▶ **KUTIPAN UNTUK DIBACA**:
Post views: counter

Rabu, 07 Januari 2015

Wakil Rakyat= Vampire Hunter


Oleh Igo Halimaking

Salah satu agenda DPRD Kota Kupang yang saat ini cukup mendesak diawal masa baktinya, yakni membahas Peraturan DPRD tentang Tata Tertib DPRD. Kegiatan tersebut rupanya mendapat perhatian dari kalangan masyarakat, bahkan masyarakatpun ikut mengritisi dalam proses pembahasan Tata Tertib DPRD tersebut. Pembahasan Tata Tertib DPRD dinilai masyarakat luas hanya kegiatan pemborosan dan membuang–buang anggaran saja. Lebih-lebih pembahasan Keputusan DPRD itu, dibarengi kunjungan kerja keluar daerah dimana para anggota DPRD Kota Kupang sebayak 37 minus 3 orang dari fraksi PKB mengikuti kunjungan kerja kunker ke Kementerian Dalam Negeri (Kemendagri) dan Dirjen Bina Marga Kementerian Pekerja Umum di Jakarta dari tanggal 7-10 Oktober 2014 yang menyedot anggaran sekitar Rp 750 juta.
Seandainya saja semua anggota DPRD terhormat kalau bisa memahami bahwa pembahasan Keputusan DPRD tersebut, semestinya akan lebih efektif dan efisien, apabila pembahasannya dilaksanakan setelah terbitnya Peraturan Pemerintah yang mengatur tentang Pedoman Penyusunan Peraturan DPRD tentang Tata Tertib DPRD. Sebab, apabila Peraturan Pemerintah tentang Pedoman Penyusunan Tata Tertib DPRD terbit, maka Keputusan DPRD itu harus dirubah lagi. Hal itu untuk menyelaraskan dan menyesuaikan dengan dasar pertimbangan yuridisnya maupun muatan materinya.
Sambil menunggu terbitnya peraturan pemerintah, maka tatib lama masih bisa digunakan dan apabila ada pasal yang tidak sesuai dengan UU nomor 17 tahun 2014 tentang MD3, maka rujukannya adalah pasal yang tertuang di dalam UU–MD3 sehingga apa pembahasan Tatib DPRD Kota Kupang tentang Tata tertib DPRD yang dilanjutkan dengan kunker terkesan hanya buang-buang waktu, tenaga dan anggaran atau justru merupakan ‘pemborosan’ saja.

[Entri data tersimpan]

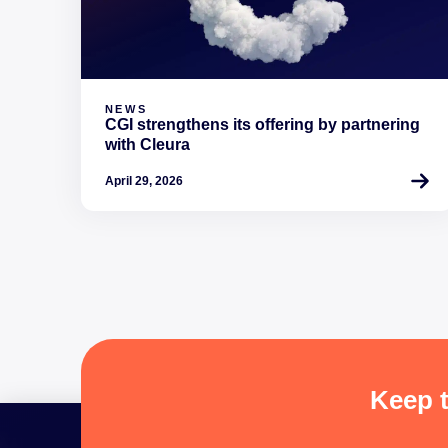
NEWS
CGI strengthens its offering by partnering
with Cleura
April 29, 2026
Keep t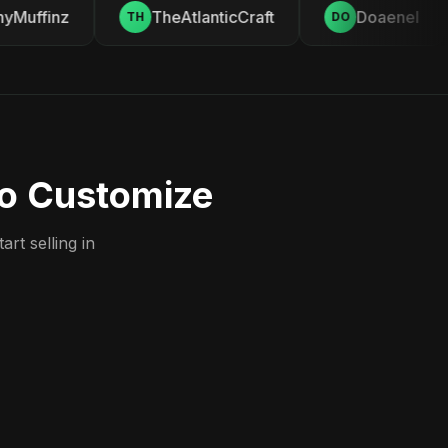
Muffinz
TheAtlanticCraft
Doaenel
TH
DO
to Customize
rt selling in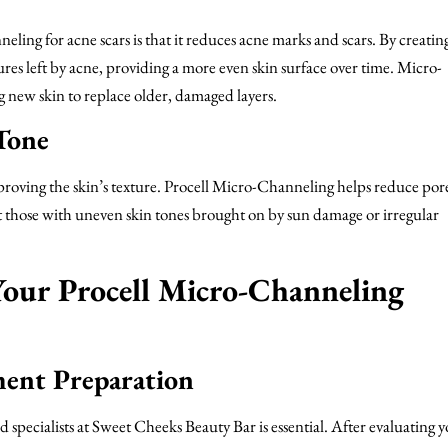
ling for acne scars is that it reduces acne marks and scars. By creati
ures left by acne, providing a more even skin surface over time. Micro-
g new skin to replace older, damaged layers.
Tone
roving the skin’s texture. Procell Micro-Channeling helps reduce pore
t those with uneven skin tones brought on by sun damage or irregular
our Procell Micro-Channeling
ment Preparation
 specialists at Sweet Cheeks Beauty Bar is essential. After evaluating 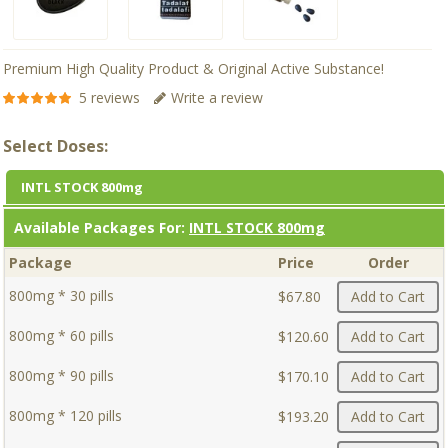
Premium High Quality Product & Original Active Substance!
5 reviews
Write a review
Select Doses:
INTL STOCK 800mg
Available Packages For:
INTL STOCK 800mg
Package
Price
Order
800mg * 30 pills
$67.80
Add to Cart
800mg * 60 pills
$120.60
Add to Cart
800mg * 90 pills
$170.10
Add to Cart
800mg * 120 pills
$193.20
Add to Cart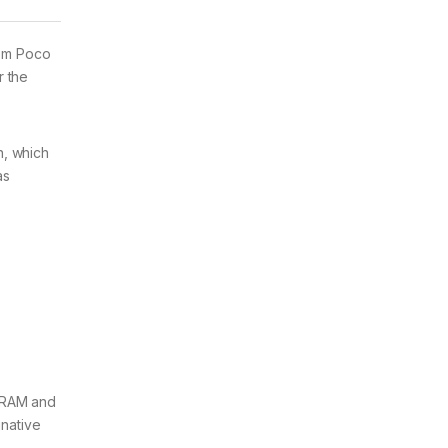
rom Poco
r the
n, which
as
B RAM and
native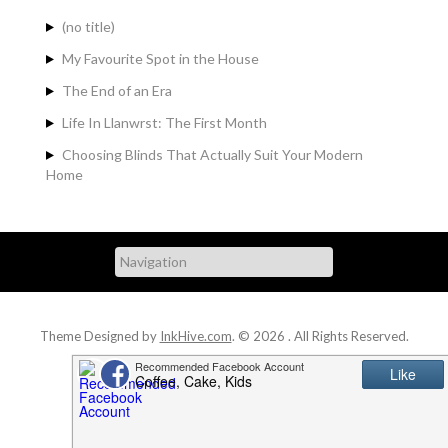
(no title)
My Favourite Spot in the House
The End of an Era
Life In Llanwrst: The First Month
Choosing Blinds That Actually Suit Your Modern
Home
Theme Designed by
InkHive.com
.
© 2026 . All Rights Reserved.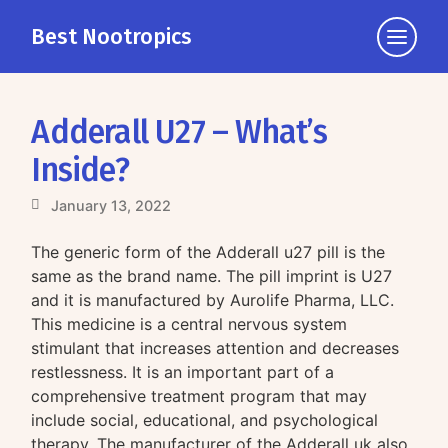
Best Nootropics
Click
to
view
the
Adderall U27 – What’s
navigati
Inside?
January 13, 2022
The generic form of the Adderall u27 pill is the
same as the brand name. The pill imprint is U27
and it is manufactured by Aurolife Pharma, LLC.
This medicine is a central nervous system
stimulant that increases attention and decreases
restlessness. It is an important part of a
comprehensive treatment program that may
include social, educational, and psychological
therapy. The manufacturer of the Adderall uk also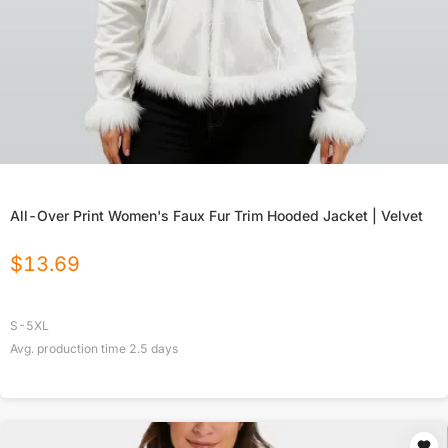
All-Over Print Women's Faux Fur Trim Hooded Jacket | Velvet
$
13.69
S-5XL
Avg. production time
2.5
days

▶ **TUJUAN ANDA**: Kembalikan secara persis bagian tulisan tentang Tata Tertib DPRD Kota Kupang, dimulai dengan "Rabu, 07 Januari" dan berlanjut sampai "Rp 750 juta.".

▶ **HASIL LATIHAN**:
Rabu, 07 Januari 2015

Wakil Rakyat= Vampire Hunter


Oleh Igo Halimaking

Salah satu agenda DPRD Kota Kupang yang saat ini cukup mendesak diawal masa baktinya, yakni membahas Peraturan DPRD tentang Tata Tertib DPRD. Kegiatan tersebut rupanya mendapat perhatian dari kalangan masyarakat, bahkan masyarakatpun ikut mengritisi dalam proses pembahasan Tata Tertib DPRD tersebut. Pembahasan Tata Tertib DPRD dinilai masyarakat luas hanya kegiatan pemborosan dan membuang–buang anggaran saja. Lebih-lebih pembahasan Keputusan DPRD itu, dibarengi kunjungan kerja keluar daerah dimana para anggota DPRD Kota Kupang sebayak 37 minus 3 orang dari fraksi PKB mengikuti kunjungan kerja kunker ke Kementerian Dalam Negeri (Kemendagri) dan Dirjen Bina Marga Kementerian Pekerja Umum di Jakarta dari tanggal 7-10 Oktober 2014 yang menyedot anggaran sekitar Rp 750 juta.